The overall goal of this procedure is to be able to repeatedly and consistently isolate spinal cord neurons that can be used in a variety of experiments. This method can allow us to gain better insight into the biology of spinal cord neurons and hopefully understand their response to a variety of stressors. The main advantage of this technique is, that it allows for the isolation of a significant number of neurons, allowing those neurons to be used in a wide variety of experiments.
Visual demonstration of this method is critical as the trituration step where neurons are mechanically isolated from the tissue, requires some time to master, in order to ensure healthy neuron isolation, without killing them. To begin this procedure, separate the head from the body of the euthanized mouse pups, using scissors. Next, stabilize the tail and arms on the procedure table with the dorsal side facing up.
Then, cut the skin off using the curved iris scissors. After that, cut the spinal cord from the lumbar region, just above the hips and then cut both sides of the thorax to separate it from the body. Wash the samples sequentially in three 10 centimeter petri dishes, containing five milliliters of sterilized PBS for 10 seconds each, to remove excess tissue.
Subsequently, insert a 22 gauge needle and syringe filled with five milliliters of sterilized PBS into the caudal end of the spinal column and flush cranially, allowing the cord to exit into a fourth petri dish. Transfer the spinal cord in a 15 milliliter tube with five milliliters of HABG on ice. Avoid crushing the spinal cord and repeat the procedures for the rest of the pups.

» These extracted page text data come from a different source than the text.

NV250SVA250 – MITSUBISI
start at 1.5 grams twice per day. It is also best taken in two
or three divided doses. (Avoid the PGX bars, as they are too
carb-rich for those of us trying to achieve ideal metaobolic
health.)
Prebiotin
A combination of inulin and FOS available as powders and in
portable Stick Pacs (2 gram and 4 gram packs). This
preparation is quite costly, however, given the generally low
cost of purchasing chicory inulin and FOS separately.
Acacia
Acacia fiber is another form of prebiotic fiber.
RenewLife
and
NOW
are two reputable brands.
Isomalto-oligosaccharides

Ideally, this process should take no more than 30 minutes for one group of pups, to ensure neuron isolation. To prepare the density gradient, prepare each of the four layers in four 15 milliliter tubes. Then, add one milliliter of each layer into a new 15 milliliter tube.

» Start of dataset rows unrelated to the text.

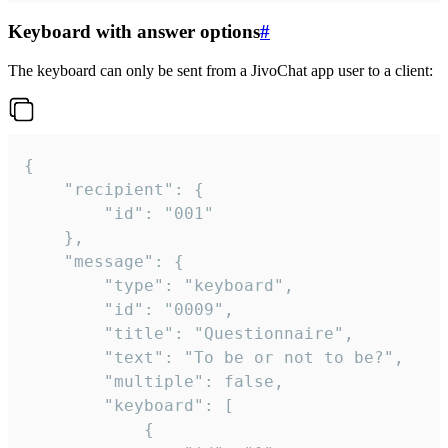
Keyboard with answer options
#
The keyboard can only be sent from a JivoChat app user to a client:
{

	"recipient": {

		"id": "001"

	},

	"message": {

		"type": "keyboard",

		"id": "0009",

		"title": "Questionnaire",

		"text": "To be or not to be?",

		"multiple": false,

		"keyboard": [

Start with layer one at the bottom, and add sequentially, until reaching layer four at the top. Avoid disturbing the layers while adding and any vigorous movements, that may cause mixing. Next, add the digestion media to the minced tissue.
Place the sample in a shaker in the water bath at 30 degrees celsius. Afterward, remove the tissue from the water bath and allow it to settle for a few minutes. To perform trituration, aspirate the excess digestion medium.
Suspend the tissue in two milliliters of HABG, using a narrow-bore pipette, triturate 10 times in 45 seconds and avoid introducing air, as it would significantly decrease the viable yield. Trituration is one of the most critical steps of the procedure, the tissue should be carefully drawn into and emptied from the fire polished pipette, avoiding excess vigor which can lead to neuronal death or being too gentle, which would result in a low yield. Following that, aspirate the top two milliliters of the supernatant and transfer it into a new 15 milliliter tube labeled, collection.
Repeat the collection procedures two more times, to yield six milliliters of supernatant. Next, slowly transfer the collection tube contents into the gradient tube prepared previously. Avoiding the disruption of the gradient.
To purify the neurons, centrifuge the gradient tube for 15 minutes at 800 times G, at 22 degrees celsius. Collect the desired layers and transfer them in a new 15 milliliter tube. For the highest purity neuron isolation, collect layer three.
For more yield with less purity, collect layers two to three. Next, dilute the density gradient by adding five milliliters of HABG to the newly collected layers. Centrifuge it, at 200 times G for two minutes at 22 degrees celsius.
After two minutes, discard the supernatant and re-suspend the cells in five milliliters of HABG, by flicking the palate. Subsequently, centrifuge the sample at 200 times G for two minutes at 22 degrees celsius again. Then, discard the supernatant and re-suspend the cells in three milliliters of neurobasal medium, by flicking the palate.
After that, determine the cell density using a cell counter and then, dilute the suspension to 300, 000 cells per one milliliter of neurobasal medium. Shake gently to distribute the cells and solution and add one milliliter of the sample to each well in the coded 24 well plates. Shown here, is the time course of the neurons in culture, after seeding onto the wells.
The cells will typically start adhering to the surface within the first couple of hours. Axons will begin to sprout within the first 24 to 48 hours, connections between various neurons and culture, typically reach maturity at seven days, at which point, experiments are typically carried out on the neurons. In this figure, nuclear staining is shown in blue, with cytoplasmic staining in green and here, the neuron cyctoskeletal protein microtubular associated protein two is stained, showing the outlines and axonal projections of the neurons after a week in culture.
The merge images are combined, showing the relative abundance of the neurons. Once mastered, this technique can be done in three to four hours, if it is perform properly. After its development, this technique paves the way for researchers, studying the spinal cord physiology and pathology, to explore the behavior of spinal cord neurons under normal conditions and in response to for pharmacological agents or stressors such as, oxygen and glucose deprivation, just mimicking our surgical procedures.
While taking on this procedure, it is important to avoid delaying or prolonging any of the steps to prevent isolation of unhealthy neurons. After watching this video, you should have a good understanding of how to isolate healthy and viable neurons from the spinal cords of neonatal mice that can be cultured in serum free media.